Há exatamente um ano, em junho de 2017, começava em Brasília a implantação do programa Brasil Eficiente, um conjunto de 226 propostas para reduzir a burocracia e melhorar a prestação de serviço público.
Hoje, destaca-se um avanço: o fato de o INSS aprovar pedidos de aposentadoria por idade e salário-maternidade por telefone. No entanto, o balanço do Brasil Eficiente mostra que mais de 50% do que fora anunciado não saiu do papel – o que não surpreende na era Temer.
Entre 1979 e 1986, os governos Figueiredo e Sarney tiveram um Ministério da Desburocratização, mas o país não se livrou do excesso de regras e procedimentos onerosos, nos âmbitos federal, estadual e municipal, que prejudicam a competitividade das empresas e tolhem o crescimento.
É de estarrecer a existência de 200 projetos parados nas prefeituras capixabas à espera de licenças ambientais. Segundo a Federação das Indústrias, significam R$ 400 milhões em investimentos travados, que estariam gerando empregos e receita para os próprios municípios e para o Estado.
Uma das principais vocações econômicas do Espírito Santo, o comércio exterior, também é atingida em cheio pelos males burocráticos.
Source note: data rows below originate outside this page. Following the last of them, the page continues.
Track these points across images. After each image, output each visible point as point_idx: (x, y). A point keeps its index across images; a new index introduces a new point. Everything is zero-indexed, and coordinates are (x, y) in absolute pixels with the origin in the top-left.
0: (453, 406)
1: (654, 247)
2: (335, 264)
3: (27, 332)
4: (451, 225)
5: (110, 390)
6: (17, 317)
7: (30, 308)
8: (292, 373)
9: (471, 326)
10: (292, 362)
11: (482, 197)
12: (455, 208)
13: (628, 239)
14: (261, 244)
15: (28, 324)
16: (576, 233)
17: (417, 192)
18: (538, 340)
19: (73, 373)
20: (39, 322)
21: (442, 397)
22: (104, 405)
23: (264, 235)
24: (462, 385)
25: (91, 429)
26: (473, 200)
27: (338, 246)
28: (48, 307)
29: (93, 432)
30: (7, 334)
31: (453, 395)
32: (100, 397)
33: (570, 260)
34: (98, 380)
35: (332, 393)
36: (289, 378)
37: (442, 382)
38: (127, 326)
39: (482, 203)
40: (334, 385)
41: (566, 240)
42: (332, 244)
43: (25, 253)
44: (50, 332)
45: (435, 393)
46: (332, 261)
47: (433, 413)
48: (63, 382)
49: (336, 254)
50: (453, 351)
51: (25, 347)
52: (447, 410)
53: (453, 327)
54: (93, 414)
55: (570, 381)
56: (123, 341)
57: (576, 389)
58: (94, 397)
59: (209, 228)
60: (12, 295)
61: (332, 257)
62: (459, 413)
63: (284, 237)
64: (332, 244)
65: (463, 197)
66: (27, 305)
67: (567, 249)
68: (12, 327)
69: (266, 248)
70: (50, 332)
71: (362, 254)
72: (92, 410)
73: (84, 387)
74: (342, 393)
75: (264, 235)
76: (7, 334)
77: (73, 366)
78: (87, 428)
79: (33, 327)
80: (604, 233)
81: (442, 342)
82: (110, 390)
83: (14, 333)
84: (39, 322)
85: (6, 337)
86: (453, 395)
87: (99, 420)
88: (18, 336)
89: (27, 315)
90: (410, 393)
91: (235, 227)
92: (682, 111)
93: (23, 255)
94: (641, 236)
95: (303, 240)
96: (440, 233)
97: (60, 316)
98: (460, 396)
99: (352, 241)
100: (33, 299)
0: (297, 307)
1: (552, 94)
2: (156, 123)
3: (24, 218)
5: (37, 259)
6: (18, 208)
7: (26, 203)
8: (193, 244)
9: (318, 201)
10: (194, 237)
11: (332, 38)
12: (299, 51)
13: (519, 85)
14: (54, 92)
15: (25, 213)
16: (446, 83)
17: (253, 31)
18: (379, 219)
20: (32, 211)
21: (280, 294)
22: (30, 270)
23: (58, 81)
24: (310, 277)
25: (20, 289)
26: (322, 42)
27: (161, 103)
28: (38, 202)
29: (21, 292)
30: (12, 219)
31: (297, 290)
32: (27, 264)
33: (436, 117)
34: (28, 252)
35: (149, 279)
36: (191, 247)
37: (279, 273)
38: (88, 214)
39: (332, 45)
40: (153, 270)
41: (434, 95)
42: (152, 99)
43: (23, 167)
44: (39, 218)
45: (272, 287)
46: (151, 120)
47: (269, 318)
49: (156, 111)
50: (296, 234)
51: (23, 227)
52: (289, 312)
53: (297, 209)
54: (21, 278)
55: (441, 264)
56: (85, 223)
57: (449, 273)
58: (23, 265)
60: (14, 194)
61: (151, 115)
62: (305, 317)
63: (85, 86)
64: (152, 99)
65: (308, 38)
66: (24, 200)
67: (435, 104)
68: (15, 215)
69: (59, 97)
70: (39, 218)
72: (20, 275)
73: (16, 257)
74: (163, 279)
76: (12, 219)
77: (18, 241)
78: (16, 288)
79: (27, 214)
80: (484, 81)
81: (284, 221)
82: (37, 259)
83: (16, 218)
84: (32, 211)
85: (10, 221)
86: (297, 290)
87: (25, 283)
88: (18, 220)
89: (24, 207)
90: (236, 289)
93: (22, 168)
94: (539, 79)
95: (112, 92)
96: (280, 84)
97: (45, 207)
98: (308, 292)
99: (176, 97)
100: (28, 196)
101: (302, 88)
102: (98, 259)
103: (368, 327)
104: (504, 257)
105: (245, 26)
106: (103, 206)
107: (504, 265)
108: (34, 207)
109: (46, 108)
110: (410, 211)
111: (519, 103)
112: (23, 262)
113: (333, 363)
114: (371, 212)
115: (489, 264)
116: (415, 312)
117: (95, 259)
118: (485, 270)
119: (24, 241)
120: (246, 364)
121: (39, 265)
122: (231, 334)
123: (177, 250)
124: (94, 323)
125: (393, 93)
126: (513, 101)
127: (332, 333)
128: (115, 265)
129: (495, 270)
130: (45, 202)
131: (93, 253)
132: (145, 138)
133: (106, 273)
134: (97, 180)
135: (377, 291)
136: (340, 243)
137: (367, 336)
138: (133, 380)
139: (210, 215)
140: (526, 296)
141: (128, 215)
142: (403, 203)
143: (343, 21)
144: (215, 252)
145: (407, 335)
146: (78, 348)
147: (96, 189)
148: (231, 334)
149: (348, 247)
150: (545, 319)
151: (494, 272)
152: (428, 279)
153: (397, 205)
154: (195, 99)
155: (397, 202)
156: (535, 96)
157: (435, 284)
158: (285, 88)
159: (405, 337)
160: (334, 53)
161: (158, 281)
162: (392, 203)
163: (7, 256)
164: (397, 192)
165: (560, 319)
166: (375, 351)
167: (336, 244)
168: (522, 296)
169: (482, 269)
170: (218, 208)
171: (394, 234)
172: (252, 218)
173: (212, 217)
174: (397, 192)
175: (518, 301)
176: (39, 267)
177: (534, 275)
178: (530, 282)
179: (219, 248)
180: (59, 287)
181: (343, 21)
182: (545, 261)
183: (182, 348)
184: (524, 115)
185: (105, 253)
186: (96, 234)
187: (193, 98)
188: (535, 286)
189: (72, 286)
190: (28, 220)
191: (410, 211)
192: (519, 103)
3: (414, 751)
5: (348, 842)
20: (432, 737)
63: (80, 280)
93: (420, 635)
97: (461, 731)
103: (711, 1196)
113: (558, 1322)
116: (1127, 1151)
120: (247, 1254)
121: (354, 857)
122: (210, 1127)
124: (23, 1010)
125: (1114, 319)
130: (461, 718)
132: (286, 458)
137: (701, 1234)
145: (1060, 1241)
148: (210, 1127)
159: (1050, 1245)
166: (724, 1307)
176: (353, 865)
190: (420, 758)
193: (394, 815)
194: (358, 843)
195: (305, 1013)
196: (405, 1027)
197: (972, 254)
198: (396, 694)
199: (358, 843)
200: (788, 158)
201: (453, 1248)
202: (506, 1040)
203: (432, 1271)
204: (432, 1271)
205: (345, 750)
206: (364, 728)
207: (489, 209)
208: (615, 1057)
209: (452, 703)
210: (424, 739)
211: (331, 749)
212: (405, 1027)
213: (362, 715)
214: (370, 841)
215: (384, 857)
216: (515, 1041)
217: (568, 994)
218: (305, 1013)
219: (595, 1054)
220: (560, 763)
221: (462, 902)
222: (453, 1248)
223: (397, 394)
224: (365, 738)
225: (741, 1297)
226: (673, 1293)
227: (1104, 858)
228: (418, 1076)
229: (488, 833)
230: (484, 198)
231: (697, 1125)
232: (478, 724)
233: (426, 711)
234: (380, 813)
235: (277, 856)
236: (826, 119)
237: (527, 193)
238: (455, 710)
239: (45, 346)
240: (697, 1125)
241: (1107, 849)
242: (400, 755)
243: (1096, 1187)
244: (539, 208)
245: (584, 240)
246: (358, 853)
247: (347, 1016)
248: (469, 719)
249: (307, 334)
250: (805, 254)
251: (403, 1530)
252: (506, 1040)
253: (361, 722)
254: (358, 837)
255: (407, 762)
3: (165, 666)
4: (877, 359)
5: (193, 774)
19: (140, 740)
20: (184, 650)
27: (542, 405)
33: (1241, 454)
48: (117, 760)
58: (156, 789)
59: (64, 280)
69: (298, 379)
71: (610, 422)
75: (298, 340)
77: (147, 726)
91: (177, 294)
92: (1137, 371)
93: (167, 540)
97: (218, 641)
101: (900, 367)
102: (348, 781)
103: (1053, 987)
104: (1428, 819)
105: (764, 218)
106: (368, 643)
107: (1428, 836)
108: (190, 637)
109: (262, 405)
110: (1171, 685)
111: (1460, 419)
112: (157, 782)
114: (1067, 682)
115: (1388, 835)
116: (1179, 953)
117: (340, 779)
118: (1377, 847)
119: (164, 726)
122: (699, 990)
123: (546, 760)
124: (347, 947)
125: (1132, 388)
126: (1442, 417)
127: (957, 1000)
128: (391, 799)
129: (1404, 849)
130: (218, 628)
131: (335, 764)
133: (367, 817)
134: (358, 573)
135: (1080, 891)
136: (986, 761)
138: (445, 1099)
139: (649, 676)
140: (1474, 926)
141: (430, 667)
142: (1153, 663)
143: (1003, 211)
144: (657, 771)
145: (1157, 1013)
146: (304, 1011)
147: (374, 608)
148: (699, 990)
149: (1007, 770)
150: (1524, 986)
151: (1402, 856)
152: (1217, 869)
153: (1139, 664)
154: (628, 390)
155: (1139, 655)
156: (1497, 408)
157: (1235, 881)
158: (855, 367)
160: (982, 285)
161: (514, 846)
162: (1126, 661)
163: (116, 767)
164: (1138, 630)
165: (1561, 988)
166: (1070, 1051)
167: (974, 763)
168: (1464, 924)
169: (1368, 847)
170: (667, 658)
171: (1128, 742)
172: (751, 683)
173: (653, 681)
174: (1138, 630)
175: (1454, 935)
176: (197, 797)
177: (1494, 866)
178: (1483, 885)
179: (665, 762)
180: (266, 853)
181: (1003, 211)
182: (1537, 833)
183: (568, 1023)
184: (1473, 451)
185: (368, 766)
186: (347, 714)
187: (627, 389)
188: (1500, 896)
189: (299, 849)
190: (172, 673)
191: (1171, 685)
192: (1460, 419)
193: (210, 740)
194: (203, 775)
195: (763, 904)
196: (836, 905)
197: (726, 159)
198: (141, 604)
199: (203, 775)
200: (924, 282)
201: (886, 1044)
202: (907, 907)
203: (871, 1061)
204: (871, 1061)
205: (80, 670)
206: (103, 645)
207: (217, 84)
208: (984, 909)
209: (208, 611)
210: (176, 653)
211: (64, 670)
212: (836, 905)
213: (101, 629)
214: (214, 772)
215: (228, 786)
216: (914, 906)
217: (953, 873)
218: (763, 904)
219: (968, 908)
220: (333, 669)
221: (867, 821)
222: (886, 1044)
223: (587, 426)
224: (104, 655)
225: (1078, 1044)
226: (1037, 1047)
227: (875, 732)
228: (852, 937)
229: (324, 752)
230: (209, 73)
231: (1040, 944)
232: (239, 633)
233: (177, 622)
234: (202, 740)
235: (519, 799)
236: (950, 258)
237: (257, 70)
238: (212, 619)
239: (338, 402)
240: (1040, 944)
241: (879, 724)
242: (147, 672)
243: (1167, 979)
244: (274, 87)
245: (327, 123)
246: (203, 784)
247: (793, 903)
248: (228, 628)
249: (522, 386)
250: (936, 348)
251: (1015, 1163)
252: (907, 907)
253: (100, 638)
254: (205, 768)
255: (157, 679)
Apesar da informatização de parte dos processos, as exportações ainda são sujeitas a 46 procedimentos diferentes, em 12 órgãos. Isso acrescentou custos elevadíssimos para 23% dos embarques em 2017. Nas importações, são 72 obrigações controladas por 16 órgãos do governo, com impacto sobre 59% das compras.
Já a burocracia tributária no país chega à dimensão do absurdo. São 63 tributos, 97 obrigações acessórias (declarações mensais, trimestrais e anuais) e 3.790 normas. E diariamente são editadas cerca de 30 novas regras fiscais.
Só um governo de grande conceito terá força política para amenizar o tormento tributário.